> Exercise directions
This task calls for copying each line below that contains "front".

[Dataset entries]
-*-*-

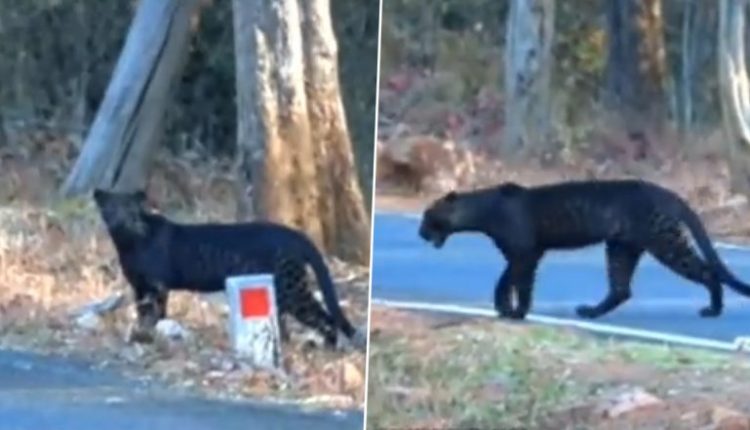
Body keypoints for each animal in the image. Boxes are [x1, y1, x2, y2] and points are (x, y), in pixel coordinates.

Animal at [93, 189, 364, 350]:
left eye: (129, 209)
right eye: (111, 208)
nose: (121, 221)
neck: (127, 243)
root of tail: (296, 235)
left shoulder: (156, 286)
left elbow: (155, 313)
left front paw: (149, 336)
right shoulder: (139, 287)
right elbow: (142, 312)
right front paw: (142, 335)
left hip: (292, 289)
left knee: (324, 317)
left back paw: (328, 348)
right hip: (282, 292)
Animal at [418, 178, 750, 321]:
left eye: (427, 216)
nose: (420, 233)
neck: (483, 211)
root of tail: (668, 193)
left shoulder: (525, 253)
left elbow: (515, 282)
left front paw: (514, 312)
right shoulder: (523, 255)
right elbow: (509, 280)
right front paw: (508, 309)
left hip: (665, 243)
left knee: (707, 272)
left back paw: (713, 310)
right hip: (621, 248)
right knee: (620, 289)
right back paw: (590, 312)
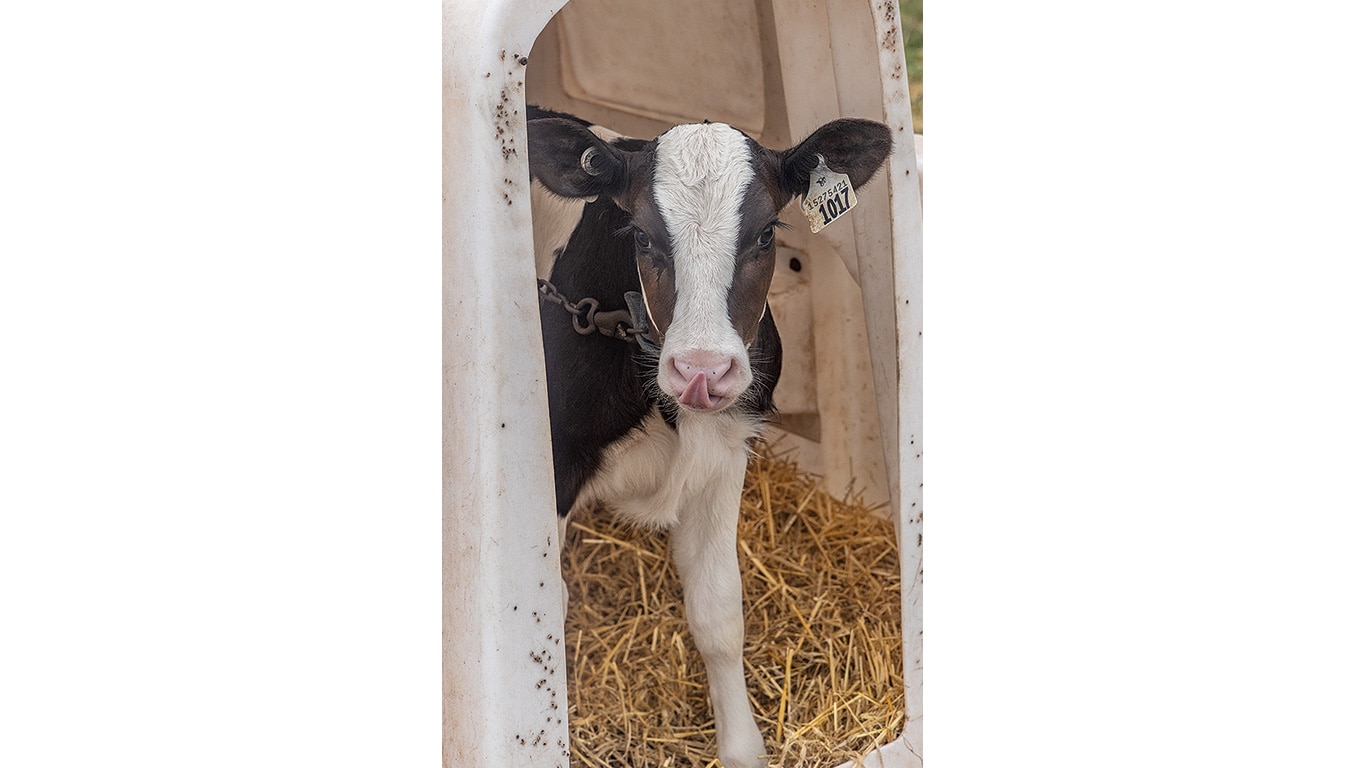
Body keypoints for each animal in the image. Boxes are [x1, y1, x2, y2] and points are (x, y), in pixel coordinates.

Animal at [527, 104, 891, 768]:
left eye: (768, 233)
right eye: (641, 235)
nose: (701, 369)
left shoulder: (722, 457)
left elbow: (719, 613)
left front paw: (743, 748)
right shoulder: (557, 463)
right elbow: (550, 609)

-*-*-

> Exercise response
left front paw: (149, 336)
right front paw: (142, 335)
left front paw: (514, 312)
right front paw: (508, 309)
left front paw: (743, 748)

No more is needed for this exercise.